### [Work instruction]
Read through the listing below and return only the lines containing "thickness".

### [Exercise data]
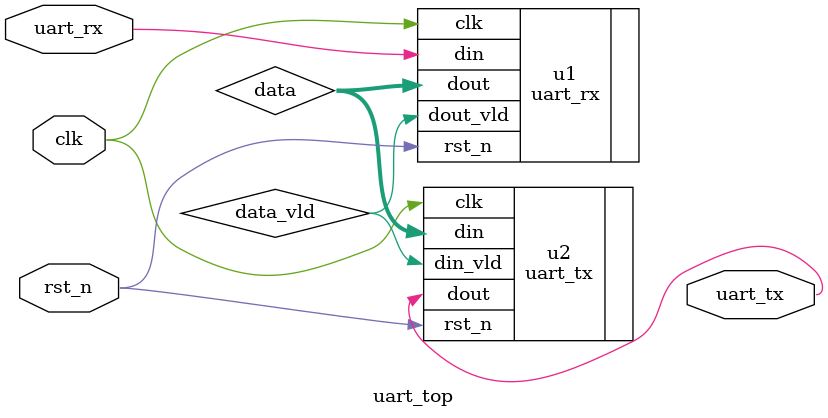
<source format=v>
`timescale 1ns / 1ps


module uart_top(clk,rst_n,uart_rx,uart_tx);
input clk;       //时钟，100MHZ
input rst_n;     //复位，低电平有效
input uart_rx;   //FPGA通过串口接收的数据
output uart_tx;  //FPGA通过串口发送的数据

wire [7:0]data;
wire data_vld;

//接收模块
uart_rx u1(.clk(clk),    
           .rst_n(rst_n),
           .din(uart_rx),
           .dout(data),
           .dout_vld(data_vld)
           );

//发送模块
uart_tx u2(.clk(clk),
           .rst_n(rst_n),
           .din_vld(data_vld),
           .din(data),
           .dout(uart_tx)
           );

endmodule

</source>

---

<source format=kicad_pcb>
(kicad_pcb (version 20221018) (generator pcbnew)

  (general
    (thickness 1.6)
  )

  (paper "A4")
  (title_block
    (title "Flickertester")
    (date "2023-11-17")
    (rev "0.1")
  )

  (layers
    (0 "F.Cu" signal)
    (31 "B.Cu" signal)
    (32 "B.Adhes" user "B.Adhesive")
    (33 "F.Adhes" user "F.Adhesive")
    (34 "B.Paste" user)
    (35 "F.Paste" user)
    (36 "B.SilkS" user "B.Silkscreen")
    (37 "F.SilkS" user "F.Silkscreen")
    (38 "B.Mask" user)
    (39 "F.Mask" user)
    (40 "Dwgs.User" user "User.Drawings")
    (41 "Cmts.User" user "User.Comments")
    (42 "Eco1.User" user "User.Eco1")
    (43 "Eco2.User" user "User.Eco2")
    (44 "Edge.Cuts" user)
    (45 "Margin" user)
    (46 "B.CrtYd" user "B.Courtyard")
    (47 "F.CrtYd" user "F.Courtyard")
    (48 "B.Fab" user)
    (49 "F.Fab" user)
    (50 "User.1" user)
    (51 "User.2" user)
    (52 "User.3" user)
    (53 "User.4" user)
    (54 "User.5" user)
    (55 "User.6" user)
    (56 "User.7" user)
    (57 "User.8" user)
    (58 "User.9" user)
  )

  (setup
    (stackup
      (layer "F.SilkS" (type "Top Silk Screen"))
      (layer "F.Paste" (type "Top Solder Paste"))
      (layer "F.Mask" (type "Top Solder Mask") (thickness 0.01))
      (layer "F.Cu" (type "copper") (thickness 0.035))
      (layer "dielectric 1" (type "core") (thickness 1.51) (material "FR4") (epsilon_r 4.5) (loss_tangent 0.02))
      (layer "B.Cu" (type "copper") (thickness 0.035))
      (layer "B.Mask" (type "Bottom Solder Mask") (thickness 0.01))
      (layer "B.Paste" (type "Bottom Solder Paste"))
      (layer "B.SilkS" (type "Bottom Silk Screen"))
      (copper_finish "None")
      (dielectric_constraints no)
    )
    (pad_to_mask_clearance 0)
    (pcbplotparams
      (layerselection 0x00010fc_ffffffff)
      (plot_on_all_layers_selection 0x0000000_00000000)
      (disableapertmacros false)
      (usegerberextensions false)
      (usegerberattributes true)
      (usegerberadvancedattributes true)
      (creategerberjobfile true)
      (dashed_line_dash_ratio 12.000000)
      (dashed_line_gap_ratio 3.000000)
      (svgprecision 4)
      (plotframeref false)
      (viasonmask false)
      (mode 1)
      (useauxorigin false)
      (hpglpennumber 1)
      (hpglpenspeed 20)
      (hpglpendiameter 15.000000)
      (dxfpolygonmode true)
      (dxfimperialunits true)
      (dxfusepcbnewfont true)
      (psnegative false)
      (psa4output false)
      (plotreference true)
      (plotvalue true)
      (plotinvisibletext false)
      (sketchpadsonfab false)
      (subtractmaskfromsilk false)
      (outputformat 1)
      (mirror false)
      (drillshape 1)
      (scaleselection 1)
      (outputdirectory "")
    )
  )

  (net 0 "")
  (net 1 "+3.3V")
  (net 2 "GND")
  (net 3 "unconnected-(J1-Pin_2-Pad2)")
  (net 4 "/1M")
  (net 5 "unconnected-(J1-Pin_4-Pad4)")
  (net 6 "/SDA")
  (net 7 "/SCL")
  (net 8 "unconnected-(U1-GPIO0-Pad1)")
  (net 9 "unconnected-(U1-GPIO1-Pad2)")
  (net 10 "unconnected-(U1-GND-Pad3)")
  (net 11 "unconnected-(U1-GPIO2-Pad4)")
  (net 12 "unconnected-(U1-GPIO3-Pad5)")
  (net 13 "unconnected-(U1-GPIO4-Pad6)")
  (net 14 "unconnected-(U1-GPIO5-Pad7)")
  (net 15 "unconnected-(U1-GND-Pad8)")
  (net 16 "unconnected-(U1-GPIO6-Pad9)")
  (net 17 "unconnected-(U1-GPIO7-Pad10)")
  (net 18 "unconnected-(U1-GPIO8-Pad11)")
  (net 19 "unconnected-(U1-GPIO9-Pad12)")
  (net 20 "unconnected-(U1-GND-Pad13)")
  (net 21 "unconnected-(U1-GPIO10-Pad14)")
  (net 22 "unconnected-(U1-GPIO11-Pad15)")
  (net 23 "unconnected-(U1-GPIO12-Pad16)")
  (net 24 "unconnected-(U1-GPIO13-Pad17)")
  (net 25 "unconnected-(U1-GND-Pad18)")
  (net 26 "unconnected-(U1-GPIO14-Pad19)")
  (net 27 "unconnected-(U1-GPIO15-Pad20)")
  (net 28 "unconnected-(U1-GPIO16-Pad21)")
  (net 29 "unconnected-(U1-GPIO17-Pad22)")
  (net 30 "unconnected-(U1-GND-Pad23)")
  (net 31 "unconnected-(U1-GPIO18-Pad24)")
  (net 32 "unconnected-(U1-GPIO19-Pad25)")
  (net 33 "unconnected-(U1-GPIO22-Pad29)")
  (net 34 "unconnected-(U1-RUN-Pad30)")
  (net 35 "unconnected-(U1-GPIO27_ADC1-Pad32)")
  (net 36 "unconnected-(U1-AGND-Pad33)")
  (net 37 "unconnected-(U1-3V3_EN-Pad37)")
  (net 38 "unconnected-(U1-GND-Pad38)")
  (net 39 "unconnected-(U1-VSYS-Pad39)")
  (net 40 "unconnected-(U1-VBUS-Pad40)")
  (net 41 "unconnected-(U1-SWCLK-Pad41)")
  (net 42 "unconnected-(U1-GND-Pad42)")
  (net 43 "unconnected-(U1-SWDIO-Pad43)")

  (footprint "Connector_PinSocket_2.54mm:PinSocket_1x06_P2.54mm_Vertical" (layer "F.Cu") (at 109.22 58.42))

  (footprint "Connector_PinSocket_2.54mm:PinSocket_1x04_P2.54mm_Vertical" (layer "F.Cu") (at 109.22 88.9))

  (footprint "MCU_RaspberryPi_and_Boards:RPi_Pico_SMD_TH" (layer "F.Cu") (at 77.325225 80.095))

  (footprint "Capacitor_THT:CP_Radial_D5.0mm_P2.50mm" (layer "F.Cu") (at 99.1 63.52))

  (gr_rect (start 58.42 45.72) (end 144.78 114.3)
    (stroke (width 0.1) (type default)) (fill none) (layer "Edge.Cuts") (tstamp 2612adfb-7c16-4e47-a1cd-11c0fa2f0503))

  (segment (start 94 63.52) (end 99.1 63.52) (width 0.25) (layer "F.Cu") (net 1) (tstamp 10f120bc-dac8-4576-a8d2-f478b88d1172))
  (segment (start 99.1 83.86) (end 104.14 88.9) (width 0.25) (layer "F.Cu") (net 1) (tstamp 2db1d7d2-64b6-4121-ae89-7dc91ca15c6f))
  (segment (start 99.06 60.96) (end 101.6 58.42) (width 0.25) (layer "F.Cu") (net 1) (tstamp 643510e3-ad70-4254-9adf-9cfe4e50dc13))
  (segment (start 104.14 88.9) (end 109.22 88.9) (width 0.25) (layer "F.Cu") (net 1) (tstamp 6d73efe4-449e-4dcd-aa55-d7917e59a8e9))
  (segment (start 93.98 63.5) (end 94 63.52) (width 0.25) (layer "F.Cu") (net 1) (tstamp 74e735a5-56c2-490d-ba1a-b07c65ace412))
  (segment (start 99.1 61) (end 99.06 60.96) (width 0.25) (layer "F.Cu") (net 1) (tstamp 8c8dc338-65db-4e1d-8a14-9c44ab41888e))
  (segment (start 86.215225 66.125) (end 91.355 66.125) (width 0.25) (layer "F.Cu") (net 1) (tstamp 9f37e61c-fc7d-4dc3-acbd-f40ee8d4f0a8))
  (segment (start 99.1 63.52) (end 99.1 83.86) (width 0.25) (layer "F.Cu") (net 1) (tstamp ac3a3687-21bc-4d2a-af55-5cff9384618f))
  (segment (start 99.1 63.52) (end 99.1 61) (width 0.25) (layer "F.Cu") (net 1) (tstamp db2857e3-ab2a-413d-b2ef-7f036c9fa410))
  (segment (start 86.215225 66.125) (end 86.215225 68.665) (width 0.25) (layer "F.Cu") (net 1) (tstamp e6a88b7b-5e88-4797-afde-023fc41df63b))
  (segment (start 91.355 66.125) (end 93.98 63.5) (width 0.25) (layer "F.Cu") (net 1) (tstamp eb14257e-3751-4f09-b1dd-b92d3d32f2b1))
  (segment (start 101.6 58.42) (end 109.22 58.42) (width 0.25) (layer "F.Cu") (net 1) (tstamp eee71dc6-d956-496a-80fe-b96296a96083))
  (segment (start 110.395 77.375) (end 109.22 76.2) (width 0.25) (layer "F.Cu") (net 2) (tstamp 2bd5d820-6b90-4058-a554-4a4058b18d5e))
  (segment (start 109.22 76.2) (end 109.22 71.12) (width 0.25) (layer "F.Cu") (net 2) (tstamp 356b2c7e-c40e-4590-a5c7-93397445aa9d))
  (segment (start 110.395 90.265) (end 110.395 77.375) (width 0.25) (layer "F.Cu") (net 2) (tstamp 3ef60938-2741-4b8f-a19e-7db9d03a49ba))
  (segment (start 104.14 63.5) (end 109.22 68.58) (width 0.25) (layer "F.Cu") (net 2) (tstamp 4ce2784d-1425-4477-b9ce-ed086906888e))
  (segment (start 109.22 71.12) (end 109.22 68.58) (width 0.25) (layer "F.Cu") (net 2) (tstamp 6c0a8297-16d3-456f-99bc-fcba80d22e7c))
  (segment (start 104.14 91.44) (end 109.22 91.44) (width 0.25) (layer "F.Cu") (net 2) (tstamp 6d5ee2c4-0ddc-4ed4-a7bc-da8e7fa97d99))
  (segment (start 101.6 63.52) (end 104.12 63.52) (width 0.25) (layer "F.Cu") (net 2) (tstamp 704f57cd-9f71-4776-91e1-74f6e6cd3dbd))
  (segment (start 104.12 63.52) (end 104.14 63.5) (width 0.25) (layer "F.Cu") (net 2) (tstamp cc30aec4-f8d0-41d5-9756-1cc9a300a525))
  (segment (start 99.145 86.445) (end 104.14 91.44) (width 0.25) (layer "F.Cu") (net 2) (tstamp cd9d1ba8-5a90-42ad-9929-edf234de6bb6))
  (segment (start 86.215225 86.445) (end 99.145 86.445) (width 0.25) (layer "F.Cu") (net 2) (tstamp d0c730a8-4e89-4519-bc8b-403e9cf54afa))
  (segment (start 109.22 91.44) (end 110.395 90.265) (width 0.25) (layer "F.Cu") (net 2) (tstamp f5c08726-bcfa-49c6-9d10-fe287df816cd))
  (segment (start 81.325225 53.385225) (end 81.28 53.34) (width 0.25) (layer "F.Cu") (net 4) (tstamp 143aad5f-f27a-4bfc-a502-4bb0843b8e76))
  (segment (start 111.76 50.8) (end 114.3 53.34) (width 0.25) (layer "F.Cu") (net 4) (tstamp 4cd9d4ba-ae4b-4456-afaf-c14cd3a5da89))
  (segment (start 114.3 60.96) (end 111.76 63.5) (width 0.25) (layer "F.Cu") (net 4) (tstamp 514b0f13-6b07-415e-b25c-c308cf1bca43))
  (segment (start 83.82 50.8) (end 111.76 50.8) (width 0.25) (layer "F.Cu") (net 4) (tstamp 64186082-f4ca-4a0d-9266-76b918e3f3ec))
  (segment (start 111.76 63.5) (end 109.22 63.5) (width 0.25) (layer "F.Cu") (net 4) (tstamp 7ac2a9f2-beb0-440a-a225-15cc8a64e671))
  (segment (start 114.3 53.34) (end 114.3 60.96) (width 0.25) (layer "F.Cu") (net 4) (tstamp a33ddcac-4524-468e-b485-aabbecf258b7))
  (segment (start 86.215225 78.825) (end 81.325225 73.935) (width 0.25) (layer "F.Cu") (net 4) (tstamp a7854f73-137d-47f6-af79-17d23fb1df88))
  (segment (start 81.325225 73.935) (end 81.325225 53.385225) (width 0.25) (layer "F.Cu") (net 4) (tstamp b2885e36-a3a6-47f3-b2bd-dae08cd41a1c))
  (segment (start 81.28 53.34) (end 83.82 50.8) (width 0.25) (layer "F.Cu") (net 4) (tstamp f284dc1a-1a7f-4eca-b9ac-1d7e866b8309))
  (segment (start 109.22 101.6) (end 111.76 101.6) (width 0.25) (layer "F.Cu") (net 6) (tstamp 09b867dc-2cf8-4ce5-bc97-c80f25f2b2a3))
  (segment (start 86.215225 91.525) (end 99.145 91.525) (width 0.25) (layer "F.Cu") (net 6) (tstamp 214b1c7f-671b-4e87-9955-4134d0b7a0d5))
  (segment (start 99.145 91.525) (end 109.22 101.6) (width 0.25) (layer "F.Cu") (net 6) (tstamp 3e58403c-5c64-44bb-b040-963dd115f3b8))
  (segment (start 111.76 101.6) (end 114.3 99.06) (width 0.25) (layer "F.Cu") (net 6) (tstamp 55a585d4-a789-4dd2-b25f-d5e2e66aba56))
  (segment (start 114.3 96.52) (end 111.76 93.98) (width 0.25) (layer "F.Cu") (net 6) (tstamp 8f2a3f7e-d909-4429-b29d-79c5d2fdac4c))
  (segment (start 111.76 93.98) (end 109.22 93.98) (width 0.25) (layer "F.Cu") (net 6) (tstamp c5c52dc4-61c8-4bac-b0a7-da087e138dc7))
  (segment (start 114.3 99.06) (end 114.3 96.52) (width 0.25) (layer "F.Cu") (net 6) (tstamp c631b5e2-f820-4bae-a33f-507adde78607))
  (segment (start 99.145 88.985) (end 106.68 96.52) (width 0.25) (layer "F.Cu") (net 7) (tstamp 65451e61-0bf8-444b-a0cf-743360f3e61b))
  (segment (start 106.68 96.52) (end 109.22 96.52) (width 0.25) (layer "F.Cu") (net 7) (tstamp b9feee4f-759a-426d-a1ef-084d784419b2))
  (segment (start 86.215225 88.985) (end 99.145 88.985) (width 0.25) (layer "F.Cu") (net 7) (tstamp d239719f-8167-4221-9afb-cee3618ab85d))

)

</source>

### [Solution to the problem]
    (thickness 1.6)
      (layer "F.Mask" (type "Top Solder Mask") (thickness 0.01))
      (layer "F.Cu" (type "copper") (thickness 0.035))
      (layer "dielectric 1" (type "core") (thickness 1.51) (material "FR4") (epsilon_r 4.5) (loss_tangent 0.02))
      (layer "B.Cu" (type "copper") (thickness 0.035))
      (layer "B.Mask" (type "Bottom Solder Mask") (thickness 0.01))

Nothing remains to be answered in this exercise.